Job item — Copy every line of text in the material below word for word, keeping the line order, and leave the pictures out of your answer.

Exercise inputs —
******
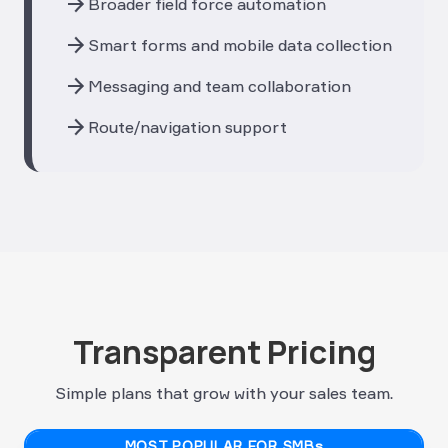
arrow_forward
Broader field force automation
arrow_forward
Smart forms and mobile data collection
arrow_forward
Messaging and team collaboration
arrow_forward
Route/navigation support
Transparent Pricing
Simple plans that grow with your sales team.
MOST POPULAR FOR SMBs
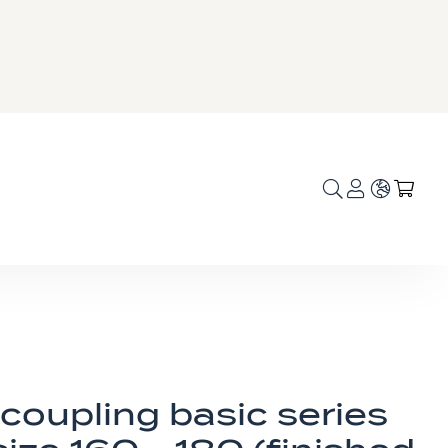
Language
My C
coupling basic series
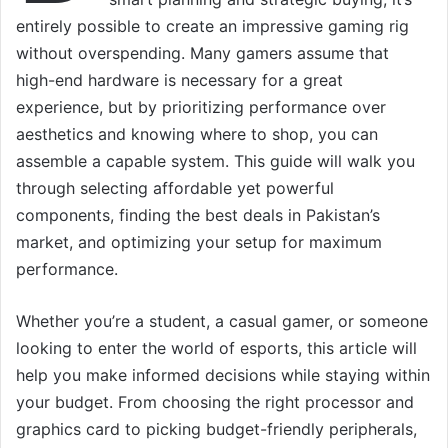
entirely possible to create an impressive gaming rig
without overspending. Many gamers assume that
high-end hardware is necessary for a great
experience, but by prioritizing performance over
aesthetics and knowing where to shop, you can
assemble a capable system. This guide will walk you
through selecting affordable yet powerful
components, finding the best deals in Pakistan’s
market, and optimizing your setup for maximum
performance.
Whether you’re a student, a casual gamer, or someone
looking to enter the world of esports, this article will
help you make informed decisions while staying within
your budget. From choosing the right processor and
graphics card to picking budget-friendly peripherals,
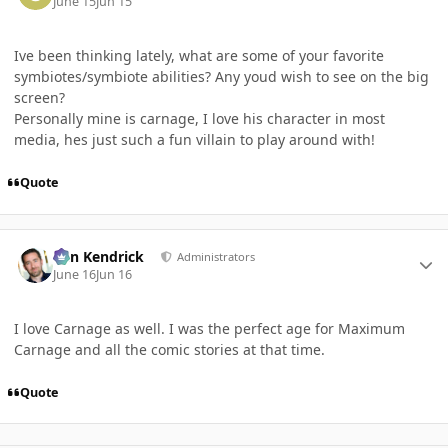
June 15
Jun 15
Ive been thinking lately, what are some of your favorite
symbiotes/symbiote abilities? Any youd wish to see on the big
screen?
Personally mine is carnage, I love his character in most
media, hes just such a fun villain to play around with!
Quote
Author stats
Ben Kendrick
Administrators
June 16
Jun 16
I love Carnage as well. I was the perfect age for Maximum
Carnage and all the comic stories at that time.
Quote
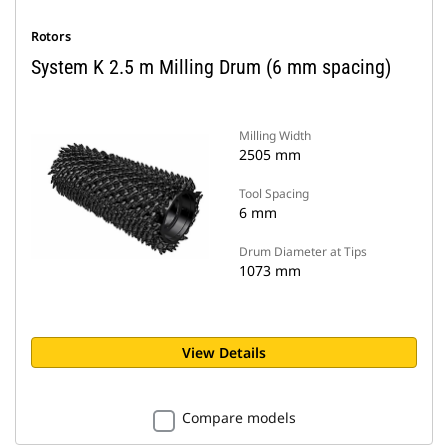
Rotors
System K 2.5 m Milling Drum (6 mm spacing)
Milling Width
2505 mm
Tool Spacing
6 mm
Drum Diameter at Tips
1073 mm
View Details
Compare models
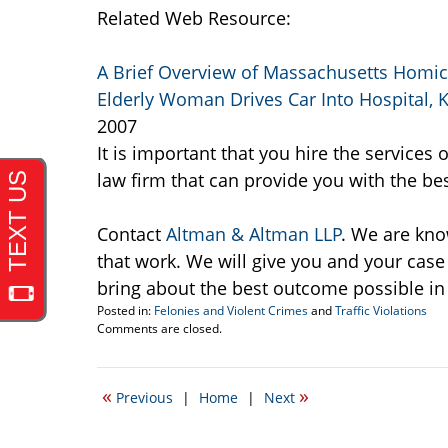
Related Web Resource:
A Brief Overview of Massachusetts Homic
Elderly Woman Drives Car Into Hospital, Ki
2007
It is important that you hire the service
law firm that can provide you with the bes
Contact
Altman & Altman LLP
. We are kno
that work. We will give you and your cas
bring about the best outcome possible in
Posted in:
Felonies and Violent Crimes
and
Traffic Violations
Updated:
Comments are closed.
October
19,
2007
«
»
Previous
|
Home
|
Next
2:26
pm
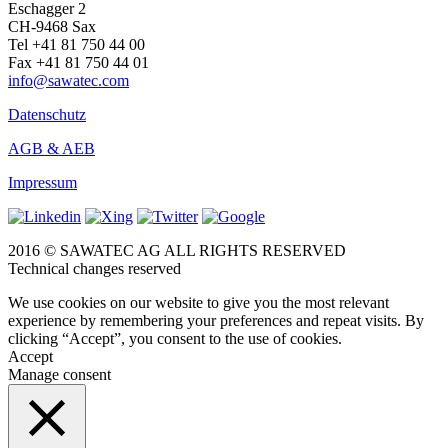
Eschagger 2
CH-9468 Sax
Tel +41 81 750 44 00
Fax +41 81 750 44 01
info@sawatec.com
Datenschutz
AGB & AEB
Impressum
2016 © SAWATEC AG ALL RIGHTS RESERVED
Technical changes reserved
We use cookies on our website to give you the most relevant
experience by remembering your preferences and repeat visits. By
clicking “Accept”, you consent to the use of cookies.
Accept
Manage consent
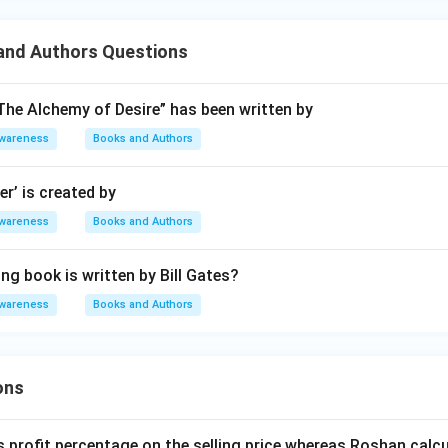
nd Authors Questions
he Alchemy of Desire” has been written by
Awareness
Books and Authors
er’ is created by
Awareness
Books and Authors
ng book is written by Bill Gates?
Awareness
Books and Authors
ons
s profit percentage on the selling price whereas Roshan calcu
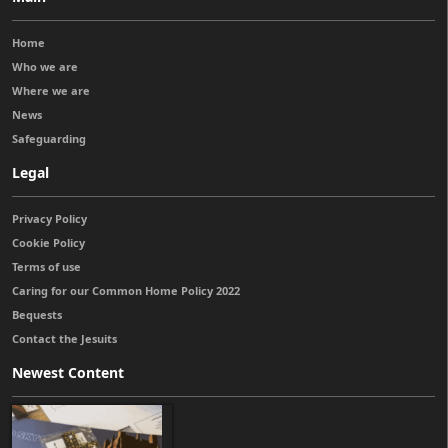
Home
Who we are
Where we are
News
Safeguarding
Legal
Privacy Policy
Cookie Policy
Terms of use
Caring for our Common Home Policy 2022
Bequests
Contact the Jesuits
Newest Content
******
Answer to the exercise —
arrow_forward
Broader field force automation
arrow_forward
Smart forms and mobile data collection
arrow_forward
Messaging and team collaboration
arrow_forward
Route/navigation support
Transparent Pricing
Simple plans that grow with your sales team.
MOST POPULAR FOR SMBs
Language
My C
coupling basic series
entirely possible to create an impressive gaming rig
without overspending. Many gamers assume that
high-end hardware is necessary for a great
experience, but by prioritizing performance over
aesthetics and knowing where to shop, you can
assemble a capable system. This guide will walk you
through selecting affordable yet powerful
components, finding the best deals in Pakistan’s
market, and optimizing your setup for maximum
performance.
Whether you’re a student, a casual gamer, or someone
looking to enter the world of esports, this article will
help you make informed decisions while staying within
your budget. From choosing the right processor and
graphics card to picking budget-friendly peripherals,
June 15
Jun 15
Ive been thinking lately, what are some of your favorite
symbiotes/symbiote abilities? Any youd wish to see on the big
screen?
Personally mine is carnage, I love his character in most
media, hes just such a fun villain to play around with!
Quote
Author stats
Ben Kendrick
Administrators
June 16
Jun 16
I love Carnage as well. I was the perfect age for Maximum
Carnage and all the comic stories at that time.
Quote
Rotors
System K 2.5 m Milling Drum (6 mm spacing)
Milling Width
2505 mm
Tool Spacing
6 mm
Drum Diameter at Tips
1073 mm
View Details
Compare models
Related Web Resource:
A Brief Overview of Massachusetts Homic
Elderly Woman Drives Car Into Hospital, Ki
2007
It is important that you hire the service
law firm that can provide you with the bes
Contact
Altman & Altman LLP
. We are kno
that work. We will give you and your cas
bring about the best outcome possible in
Posted in:
Felonies and Violent Crimes
and
Traffic Violations
Updated:
Comments are closed.
October
19,
2007
«
»
Previous
|
Home
|
Next
2:26
pm
Eschagger 2
CH-9468 Sax
Tel +41 81 750 44 00
Fax +41 81 750 44 01
info@sawatec.com
Datenschutz
AGB & AEB
Impressum
2016 © SAWATEC AG ALL RIGHTS RESERVED
Technical changes reserved
We use cookies on our website to give you the most relevant
experience by remembering your preferences and repeat visits. By
clicking “Accept”, you consent to the use of cookies.
Accept
Manage consent
nd Authors Questions
he Alchemy of Desire” has been written by
Awareness
Books and Authors
er’ is created by
Awareness
Books and Authors
ng book is written by Bill Gates?
Awareness
Books and Authors
ons
s profit percentage on the selling price whereas Roshan calcu
Home
Who we are
Where we are
News
Safeguarding
Legal
Privacy Policy
Cookie Policy
Terms of use
Caring for our Common Home Policy 2022
Bequests
Contact the Jesuits
Newest Content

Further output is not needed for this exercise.